Cathy English at the Revelstoke Museum & Archives gave her first Brown Bag History talk of the year last Wednesday. The topic was Revelstoke in 1912 and, as usual, she was able to dig up lots of interesting tidbits about the town in that year.
Here are some highlights:
– The indoor skating rink burned down on New Year’s Day. The newspaper reported the fire was caused by a coal heater exploding. The fire broke out a little after 5 p.m., after public skate had ended. There were only a few maintenance workers in the arena when the explosion happened. “Luckily only one was injured but the building was a total loss,” English said. The skating rink wasn’t rebuilt until 1924.
– The second annual poultry show featured more than 300 birds, including some from out of town. However, one of the top competitors from Enderby couldn’t make it due to the weather.
– In the category of things staying the same, the city held its annual ratepayers meeting and elections in early January. Town administrators were disappointed in the turnout. “People were complaining about how the city was being run but nobody came out to express their concerns and ask questions,” said English. “That’s why I like going through the newspapers, because it’s usually a case of the same old thing. The more things change the more things stay the same.”
– The classifieds advertised a house on Second Street for rent for the tidy sum of $15 per month.

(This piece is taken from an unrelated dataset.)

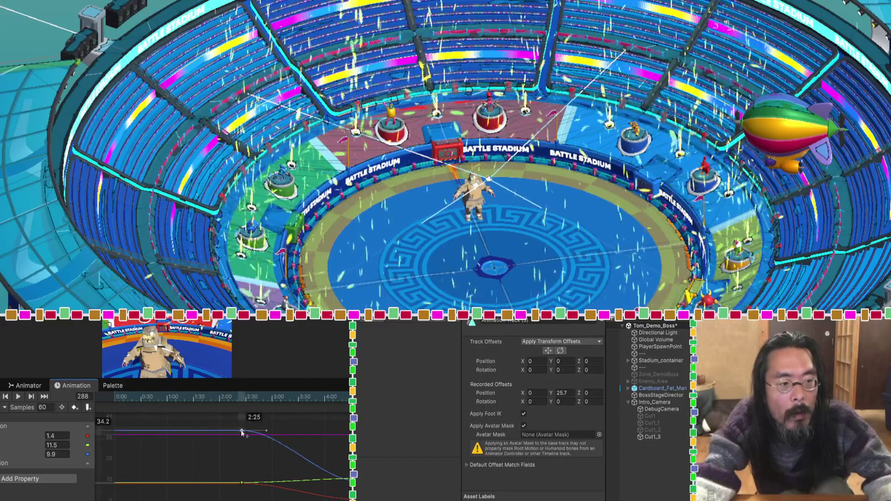
right_click(241, 431)
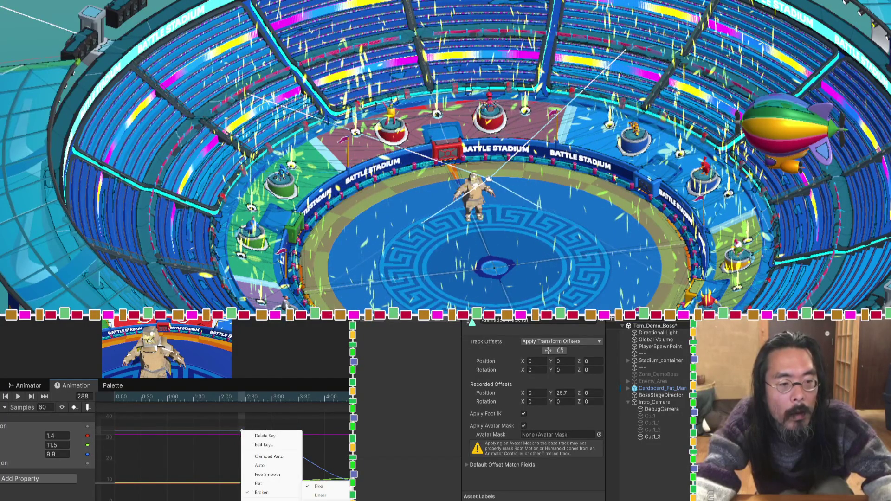
click(320, 495)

– A man was injured in a showshoeing collision. Wait, what? The newspaper reported that one Mr. Rutledge was run into by his companion and was injured. Fortunately he fully recovered. “Extreme showshoeing,” English joked.

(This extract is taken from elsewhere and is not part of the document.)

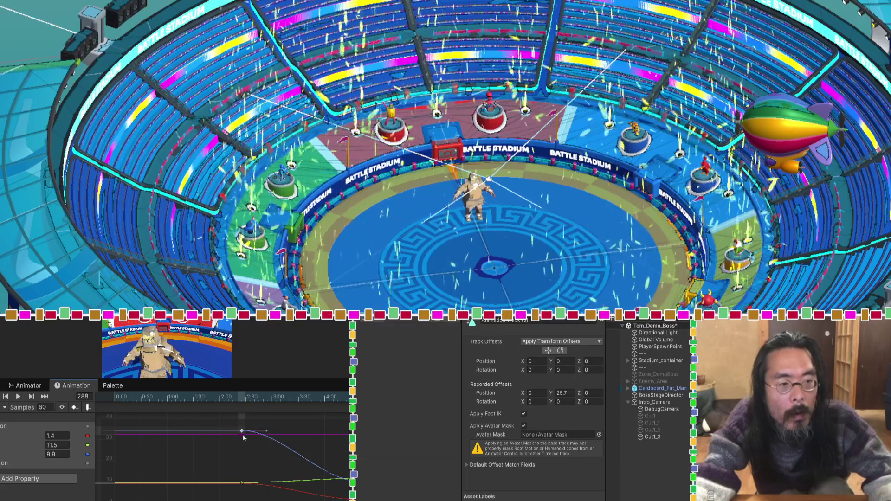
right_click(243, 432)
mouse_move(265, 500)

– Dr. W.H. Sutherland was appointed mayor by acclamation. The city used a ward system for electing alderman and in only one ward was there actually a race for a spot. Later that year, MLA Thomas Taylor was also elected by acclamation.
– Machinist Daniel Jackson died when an avalanche hit a train at Lauretta crossing on Jan. 17. He left behind a wife and seven children and CP Rail didn’t want to compensate them because Jackson wasn’t scheduled to be on that train.
Dr. Hamilton was on the train as well and was nearly buried by the snow. He was in the superintendents car when the avalanche hit. He told the newspaper that the avalanche drove the car 60 feet down an embankment and filled the car with snow six feet deep. He had just about give up hope of rescue when he was dug out. “The newspaper said he was planning on taking a trip to restore his nerves after the ordeal,” said English.
– In other tragic incidents, also on Jan. 17, Walter Taylor was killed after being crushed by a tree at Ferguson mines. On Jan. 27, train engineer George Morris slipped off the foot board and was crushed by the wheels of the train west of Revelstoke. On Mar. 6, a collision at Three Valley Gap killed fireman Duckworth. On May 8, Harry K. Mennell, the janitor of the YMCA, was found drowned in the YMCA swimming pool. In June, engineer W.H. Jolliffe was killed in a head-on collision at Tappen, about 100 kilometres west of Revelstoke.
– An article touted Revelstoke’s potential as both a summer and winter tourist destination. In a great example of the flowery newspaper writing of the time, the author wrote: “The time will come when the winter sports of Switzerland – tobagganing, snowshoeing, skiing, will bring here people from all parts of the world to enjoy the bracing winter air and invigorating winter sports that make for health and pleasure, as the ski-runner drinks the wine of the wind in his lightning runs down the mountain slopes.”
– The Caledonian Society held its first Burns Supper at the Windsor Hotel. The newspaper described the event as follows: “There were burly men and smiling matrons, braw lads and sonsy kimmers, at whom it was a pleasure to gaze upon full of health and glee.”
– Former Revelstoke resident R.P. Pettipiece was jailed in Vancouver for his support of women’s voting rights. He was acquitted.
– Swim lessons at the YMCA were a mere 10 cents.
– A. Carlson got more than 100 individuals and businesses, as well as the city medical health officer, to endorse the quality of his milk. He was accused of watering it down.
– On Feb. 28 a bridge was built across the Illecillewaet River.
– The cornerstone was laid on the Revelstoke Court House in the spring. It was built by local contractors Foote & Pradolini.
– The Dominion Sawmill re-opened after being placed in receivership. The mill aimed to employ only white labour, if possible. The Hotel Climax had the same hiring policies.
– In the biggest news of the year, the Board of Trade formed the Revelstoke Progress Club in order to promote tourism in Revelstoke. About 150 people attended the initial meeting and 123 paid $1 each to be members. A 30-member, all male board consisting of mostly the old guard (according to English) was formed.
The club’s significance is that they formed the lobby group that led to the establishment of Mt. Revelstoke National Park. Early talks about the park called for a road to the summit and a CP resort and golf club at the summit.
The club adopted a slogan for Revelstoke: The Capital of Canada’s Alps. The alternatives were “Revelstoke: The mountain magnet,” “The Rockies scenic city,” “Three Rs: railways, rivers and resources,” and “The golden best of the golden west.”
They also promoted local shopping, the main competition at the time being the Eaton’s catalogue.